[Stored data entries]
■ ■ ■ ■ ■
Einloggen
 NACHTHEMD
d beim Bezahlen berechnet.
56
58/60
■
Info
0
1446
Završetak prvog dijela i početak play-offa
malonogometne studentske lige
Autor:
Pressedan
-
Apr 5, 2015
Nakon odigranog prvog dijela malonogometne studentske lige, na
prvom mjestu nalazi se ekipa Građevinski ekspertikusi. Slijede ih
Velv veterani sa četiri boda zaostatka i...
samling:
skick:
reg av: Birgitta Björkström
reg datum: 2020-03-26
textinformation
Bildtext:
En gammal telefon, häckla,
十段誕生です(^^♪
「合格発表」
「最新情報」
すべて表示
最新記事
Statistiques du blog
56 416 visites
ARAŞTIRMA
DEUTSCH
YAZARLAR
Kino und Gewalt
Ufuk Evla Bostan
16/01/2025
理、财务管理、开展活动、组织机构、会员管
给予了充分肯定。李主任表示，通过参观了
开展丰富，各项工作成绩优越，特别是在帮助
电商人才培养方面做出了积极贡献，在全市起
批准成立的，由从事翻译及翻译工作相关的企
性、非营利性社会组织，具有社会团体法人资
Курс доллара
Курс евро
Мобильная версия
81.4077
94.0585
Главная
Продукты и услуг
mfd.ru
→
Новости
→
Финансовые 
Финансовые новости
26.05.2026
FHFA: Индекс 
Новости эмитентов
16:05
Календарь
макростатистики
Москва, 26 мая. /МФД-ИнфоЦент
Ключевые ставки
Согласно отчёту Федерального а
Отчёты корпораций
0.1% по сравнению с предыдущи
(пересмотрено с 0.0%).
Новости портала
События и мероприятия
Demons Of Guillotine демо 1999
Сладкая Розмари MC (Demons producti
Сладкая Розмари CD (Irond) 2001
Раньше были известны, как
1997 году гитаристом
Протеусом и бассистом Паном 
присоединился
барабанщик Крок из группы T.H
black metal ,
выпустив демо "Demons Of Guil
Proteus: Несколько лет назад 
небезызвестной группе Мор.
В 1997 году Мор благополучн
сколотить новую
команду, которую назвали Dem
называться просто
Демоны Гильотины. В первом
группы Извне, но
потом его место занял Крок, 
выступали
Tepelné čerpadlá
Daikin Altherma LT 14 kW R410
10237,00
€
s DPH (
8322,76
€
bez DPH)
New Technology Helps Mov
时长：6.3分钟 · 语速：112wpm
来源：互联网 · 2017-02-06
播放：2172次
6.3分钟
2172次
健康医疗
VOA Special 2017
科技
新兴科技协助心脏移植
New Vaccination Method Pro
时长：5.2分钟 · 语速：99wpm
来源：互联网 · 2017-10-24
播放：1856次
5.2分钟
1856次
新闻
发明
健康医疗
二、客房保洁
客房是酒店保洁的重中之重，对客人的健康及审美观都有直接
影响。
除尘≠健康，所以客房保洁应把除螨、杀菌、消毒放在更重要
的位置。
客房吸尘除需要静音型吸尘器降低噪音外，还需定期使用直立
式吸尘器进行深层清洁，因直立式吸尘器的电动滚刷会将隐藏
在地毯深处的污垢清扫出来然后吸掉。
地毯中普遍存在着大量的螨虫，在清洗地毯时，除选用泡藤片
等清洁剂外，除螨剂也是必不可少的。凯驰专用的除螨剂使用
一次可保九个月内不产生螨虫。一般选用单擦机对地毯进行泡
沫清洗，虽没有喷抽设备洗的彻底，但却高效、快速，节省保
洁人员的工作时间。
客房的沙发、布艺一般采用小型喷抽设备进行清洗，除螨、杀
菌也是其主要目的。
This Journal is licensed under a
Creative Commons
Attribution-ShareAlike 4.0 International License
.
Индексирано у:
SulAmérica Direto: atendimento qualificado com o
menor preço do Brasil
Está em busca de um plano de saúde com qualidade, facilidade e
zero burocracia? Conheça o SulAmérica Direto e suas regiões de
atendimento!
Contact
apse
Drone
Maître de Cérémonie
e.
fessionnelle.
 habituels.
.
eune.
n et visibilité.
■ ■ ■ ■ ■
● WHAT YOU WILL DO
Each entry above needs to be output exactly as written.

● ANSWER TO THE EXERCISE
Einloggen
 NACHTHEMD
d beim Bezahlen berechnet.
56
58/60
■
Info
0
1446
Završetak prvog dijela i početak play-offa
malonogometne studentske lige
Autor:
Pressedan
-
Apr 5, 2015
Nakon odigranog prvog dijela malonogometne studentske lige, na
prvom mjestu nalazi se ekipa Građevinski ekspertikusi. Slijede ih
Velv veterani sa četiri boda zaostatka i...
samling:
skick:
reg av: Birgitta Björkström
reg datum: 2020-03-26
textinformation
Bildtext:
En gammal telefon, häckla,
十段誕生です(^^♪
「合格発表」
「最新情報」
すべて表示
最新記事
Statistiques du blog
56 416 visites
ARAŞTIRMA
DEUTSCH
YAZARLAR
Kino und Gewalt
Ufuk Evla Bostan
16/01/2025
理、财务管理、开展活动、组织机构、会员管
给予了充分肯定。李主任表示，通过参观了
开展丰富，各项工作成绩优越，特别是在帮助
电商人才培养方面做出了积极贡献，在全市起
批准成立的，由从事翻译及翻译工作相关的企
性、非营利性社会组织，具有社会团体法人资
Курс доллара
Курс евро
Мобильная версия
81.4077
94.0585
Главная
Продукты и услуг
mfd.ru
→
Новости
→
Финансовые 
Финансовые новости
26.05.2026
FHFA: Индекс 
Новости эмитентов
16:05
Календарь
макростатистики
Москва, 26 мая. /МФД-ИнфоЦент
Ключевые ставки
Согласно отчёту Федерального а
Отчёты корпораций
0.1% по сравнению с предыдущи
(пересмотрено с 0.0%).
Новости портала
События и мероприятия
Demons Of Guillotine демо 1999
Сладкая Розмари MC (Demons producti
Сладкая Розмари CD (Irond) 2001
Раньше были известны, как
1997 году гитаристом
Протеусом и бассистом Паном 
присоединился
барабанщик Крок из группы T.H
black metal ,
выпустив демо "Demons Of Guil
Proteus: Несколько лет назад 
небезызвестной группе Мор.
В 1997 году Мор благополучн
сколотить новую
команду, которую назвали Dem
называться просто
Демоны Гильотины. В первом
группы Извне, но
потом его место занял Крок, 
выступали
Tepelné čerpadlá
Daikin Altherma LT 14 kW R410
10237,00
€
s DPH (
8322,76
€
bez DPH)
New Technology Helps Mov
时长：6.3分钟 · 语速：112wpm
来源：互联网 · 2017-02-06
播放：2172次
6.3分钟
2172次
健康医疗
VOA Special 2017
科技
新兴科技协助心脏移植
New Vaccination Method Pro
时长：5.2分钟 · 语速：99wpm
来源：互联网 · 2017-10-24
播放：1856次
5.2分钟
1856次
新闻
发明
健康医疗
二、客房保洁
客房是酒店保洁的重中之重，对客人的健康及审美观都有直接
影响。
除尘≠健康，所以客房保洁应把除螨、杀菌、消毒放在更重要
的位置。
客房吸尘除需要静音型吸尘器降低噪音外，还需定期使用直立
式吸尘器进行深层清洁，因直立式吸尘器的电动滚刷会将隐藏
在地毯深处的污垢清扫出来然后吸掉。
地毯中普遍存在着大量的螨虫，在清洗地毯时，除选用泡藤片
等清洁剂外，除螨剂也是必不可少的。凯驰专用的除螨剂使用
一次可保九个月内不产生螨虫。一般选用单擦机对地毯进行泡
沫清洗，虽没有喷抽设备洗的彻底，但却高效、快速，节省保
洁人员的工作时间。
客房的沙发、布艺一般采用小型喷抽设备进行清洗，除螨、杀
菌也是其主要目的。
This Journal is licensed under a
Creative Commons
Attribution-ShareAlike 4.0 International License
.
Индексирано у:
SulAmérica Direto: atendimento qualificado com o
menor preço do Brasil
Está em busca de um plano de saúde com qualidade, facilidade e
zero burocracia? Conheça o SulAmérica Direto e suas regiões de
atendimento!
Contact
apse
Drone
Maître de Cérémonie
e.
fessionnelle.
 habituels.
.
eune.
n et visibilité.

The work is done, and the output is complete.